Köln – Der kann Kanzler. Wer das vor zehn Jahren sagte und dabei an eine noch unbestimmte Zeit nach Angela Merkel mit einer CDU-geführten Regierung dachte, der hatte mit hoher Wahrscheinlichkeit Norbert Röttgen im Sinn.
Damals in den 40ern, stand der Rechtsanwalt aus dem Rhein-Sieg-Kreis im Zenit seiner politischen Karriere: Landesvorsitzender der CDU in NRW, stellvertretender Parteichef im Bund, Umweltminister in Berlin – ein Mann auf scheinbar unaufhaltsamem Weg nach oben.
Das vermaledeite Jahr 2012
Wenn da nicht dieses vermaledeite Jahr 2012 dazwischen gekommen wäre. Oder besser gesagt: Wenn Röttgen sich nicht so sagenhaft selbst im Weg gestanden hätte. Dass Armin Laschet in seiner Partei und in NRW überhaupt so erfolgreich werden konnte, hat er im Grunde Röttgens Scheitern zu danken.

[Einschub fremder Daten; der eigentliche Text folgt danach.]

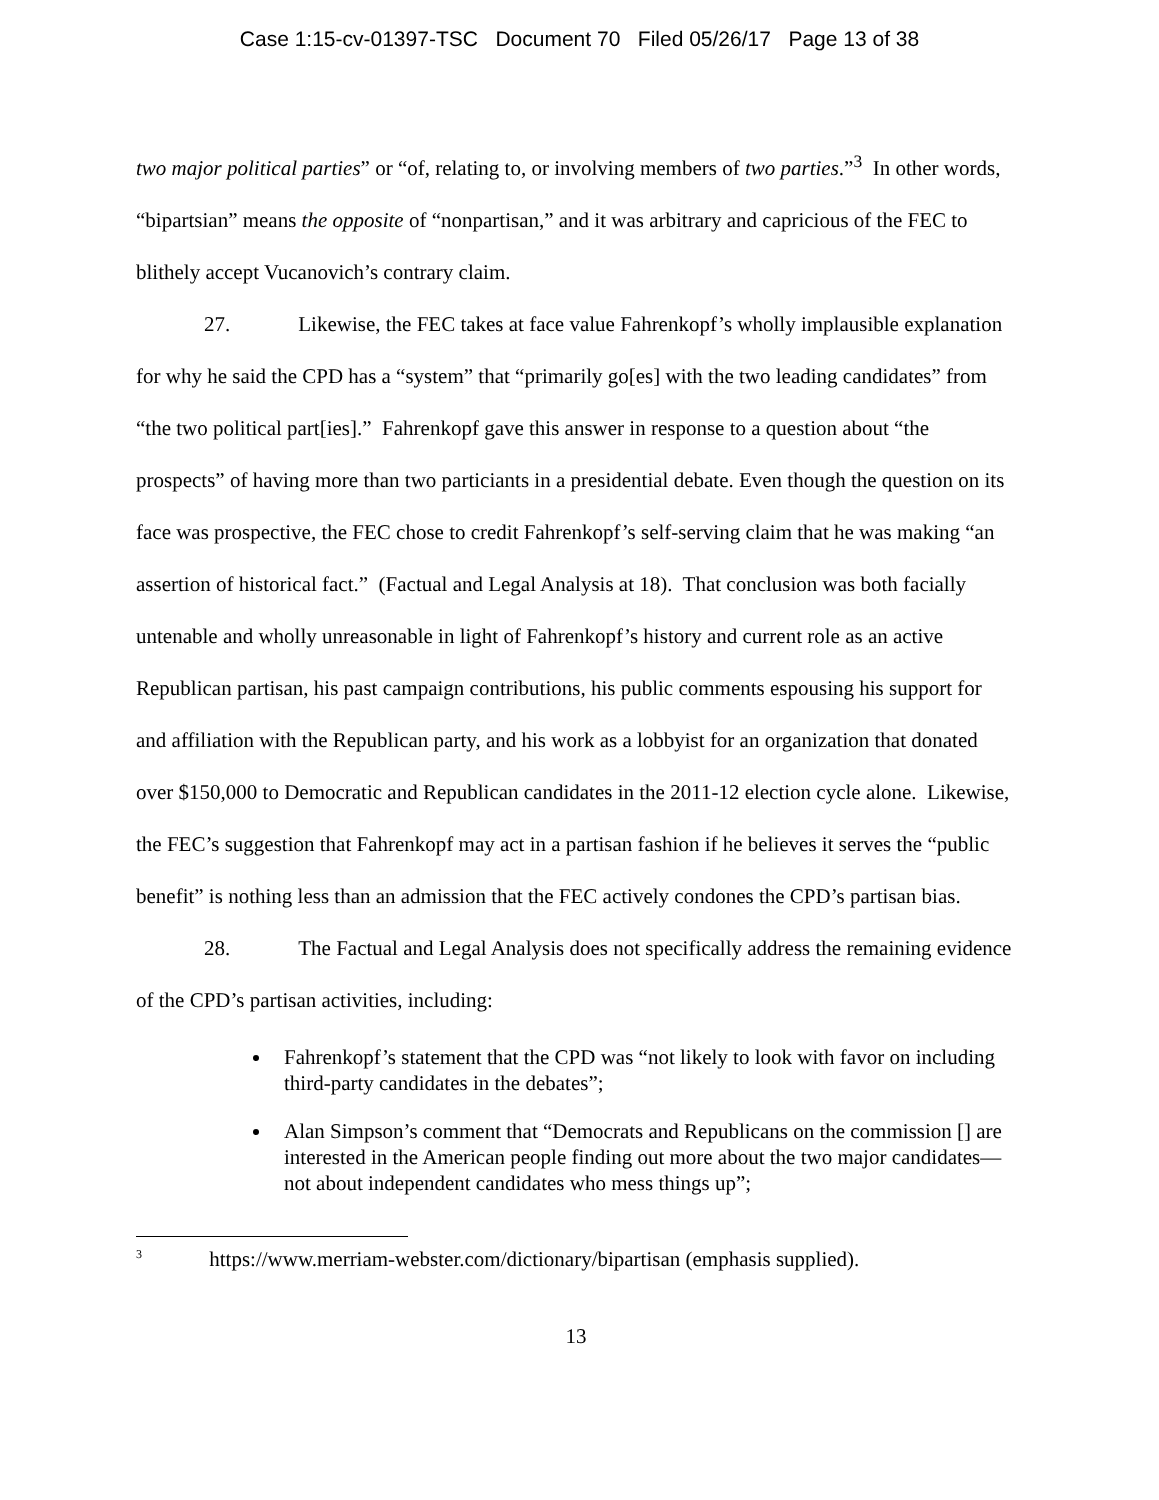Case 1:15-cv-01397-TSC Document 70 Filed 05/26/17 Page 13 of 38
two major political parties” or “of, relating to, or involving members of two parties.”<sup>3</sup> In other words, “bipartsian” means the opposite of “nonpartisan,” and it was arbitrary and capricious of the FEC to blithely accept Vucanovich’s contrary claim.
27. Likewise, the FEC takes at face value Fahrenkopf’s wholly implausible explanation for why he said the CPD has a “system” that “primarily go[es] with the two leading candidates” from “the two political part[ies].” Fahrenkopf gave this answer in response to a question about “the prospects” of having more than two particiants in a presidential debate. Even though the question on its face was prospective, the FEC chose to credit Fahrenkopf’s self-serving claim that he was making “an assertion of historical fact.” (Factual and Legal Analysis at 18). That conclusion was both facially untenable and wholly unreasonable in light of Fahrenkopf’s history and current role as an active Republican partisan, his past campaign contributions, his public comments espousing his support for and affiliation with the Republican party, and his work as a lobbyist for an organization that donated over $150,000 to Democratic and Republican candidates in the 2011-12 election cycle alone. Likewise, the FEC’s suggestion that Fahrenkopf may act in a partisan fashion if he believes it serves the “public benefit” is nothing less than an admission that the FEC actively condones the CPD’s partisan bias.
28. The Factual and Legal Analysis does not specifically address the remaining evidence of the CPD’s partisan activities, including:
Fahrenkopf’s statement that the CPD was “not likely to look with favor on including third-party candidates in the debates”;
Alan Simpson’s comment that “Democrats and Republicans on the commission [] are interested in the American people finding out more about the two major candidates—not about independent candidates who mess things up”;
<sup>3</sup> https://www.merriam-webster.com/dictionary/bipartisan (emphasis supplied).
13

Denn der vergeigte mit einem seltsam verkopften Wahlkampf nicht nur die Landtagswahl gegen die volksnahe, populäre „Landesmutter“ Hannelore Kraft (SPD), sondern verlor im übersteigerten Bewusstsein der eigenen Bedeutung auch seinen Kabinettsposten in Berlin. Merkels erster und einziger Ministerrausschmiss traf just den, die sie in der Partei in einer Mischung aus Spott und heimlicher Bewunderung „Muttis Klügsten“ nannten.
Kein „Joah, was machen wir noch?“
Röttgen ist einer, der einem aus dem Stand eine brillante Analyse der politischen Lage liefern, Freund und Feind treffsicher charakterisieren und ad hoc gleich noch einen Sieben-Punkte-Plan für die Lösung fast jedes Problems aufstellen kann. Ein „Joah, was machen wir noch?“ à la Laschet brächte Röttgen nicht einmal heraus, wenn man ihn nachts um drei weckte und nach seinen Zielen für – sagen wir – eine Jamaika-Koalition fragte.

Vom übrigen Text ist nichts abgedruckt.